On how many lines of the data below does the word "cancer" appear? Reply with the number only.

- **Records to use**
▽

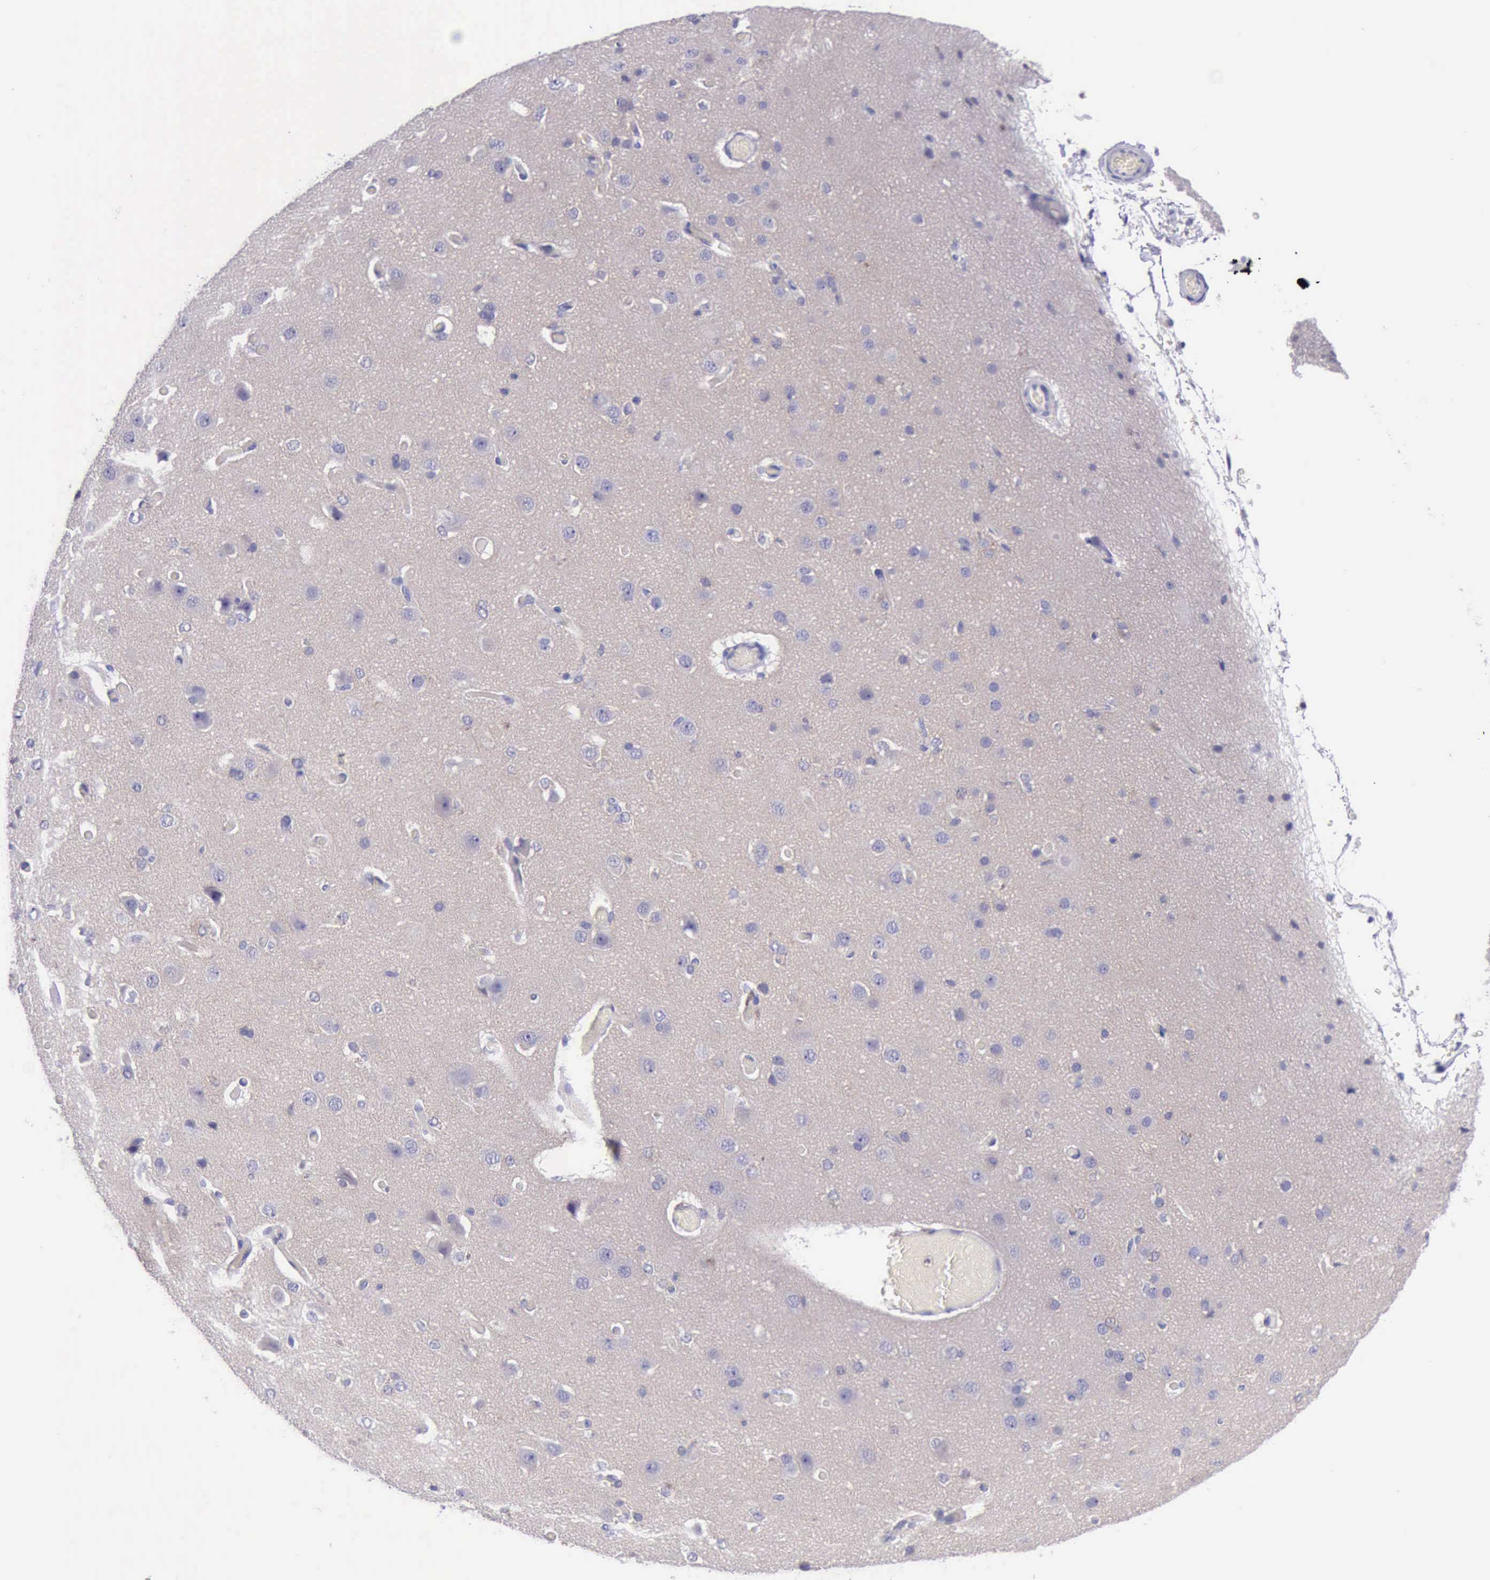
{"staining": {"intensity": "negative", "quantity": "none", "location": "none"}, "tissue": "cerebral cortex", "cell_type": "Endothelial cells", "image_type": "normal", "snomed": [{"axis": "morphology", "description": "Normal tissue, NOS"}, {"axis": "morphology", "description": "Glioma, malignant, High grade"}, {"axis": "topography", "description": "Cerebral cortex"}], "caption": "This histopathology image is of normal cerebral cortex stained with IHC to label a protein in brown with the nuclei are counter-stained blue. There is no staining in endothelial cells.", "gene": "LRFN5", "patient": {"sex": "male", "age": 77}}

△
▽

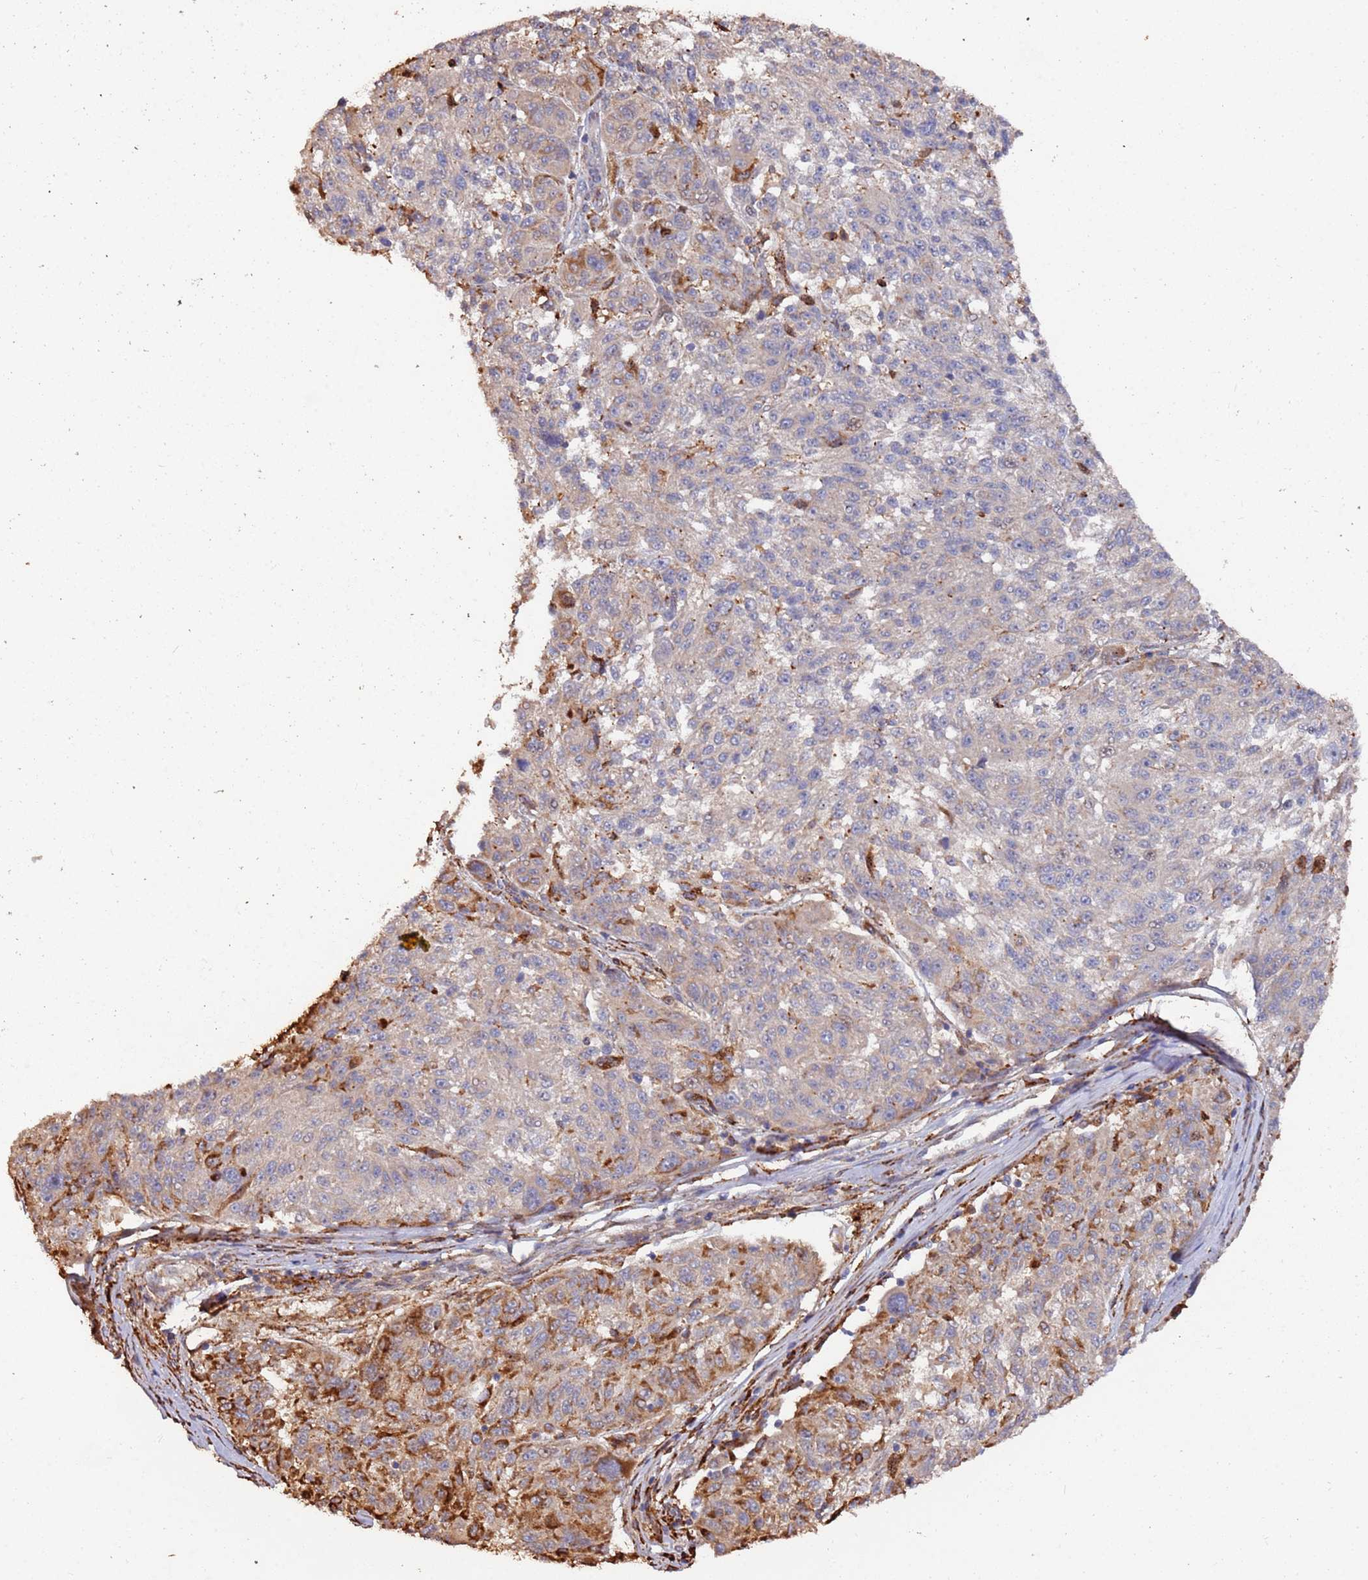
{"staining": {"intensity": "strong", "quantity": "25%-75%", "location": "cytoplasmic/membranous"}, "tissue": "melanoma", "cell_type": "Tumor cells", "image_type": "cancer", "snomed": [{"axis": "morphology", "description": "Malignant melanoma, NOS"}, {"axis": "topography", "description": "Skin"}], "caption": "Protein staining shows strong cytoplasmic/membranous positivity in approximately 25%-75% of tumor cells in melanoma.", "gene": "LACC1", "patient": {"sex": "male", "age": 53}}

△
▽

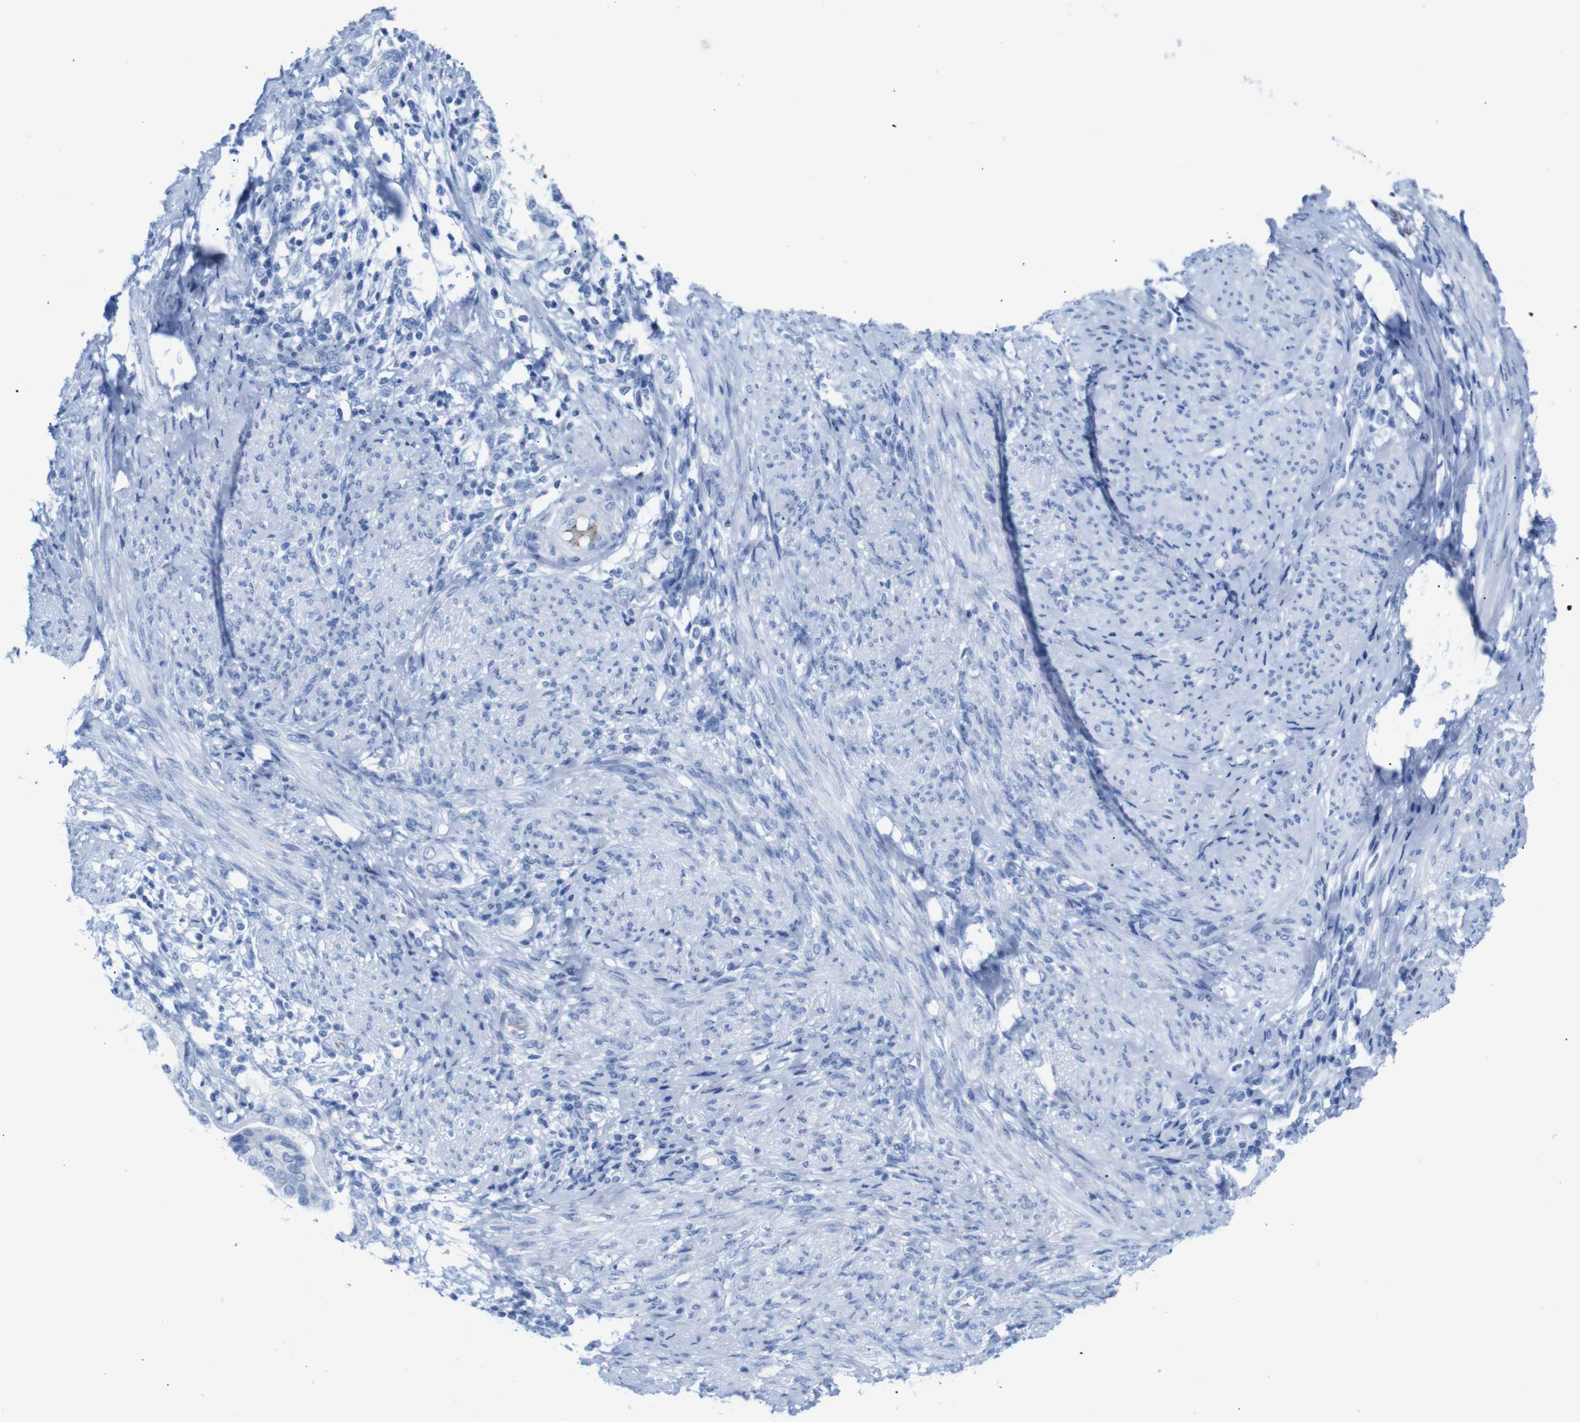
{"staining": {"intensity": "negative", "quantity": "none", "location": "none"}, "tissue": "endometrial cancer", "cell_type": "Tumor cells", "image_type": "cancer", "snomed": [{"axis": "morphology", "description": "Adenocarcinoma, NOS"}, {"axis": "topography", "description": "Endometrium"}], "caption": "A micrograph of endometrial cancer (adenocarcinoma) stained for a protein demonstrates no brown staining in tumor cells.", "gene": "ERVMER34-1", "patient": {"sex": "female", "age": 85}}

△

- **Result of the task**
2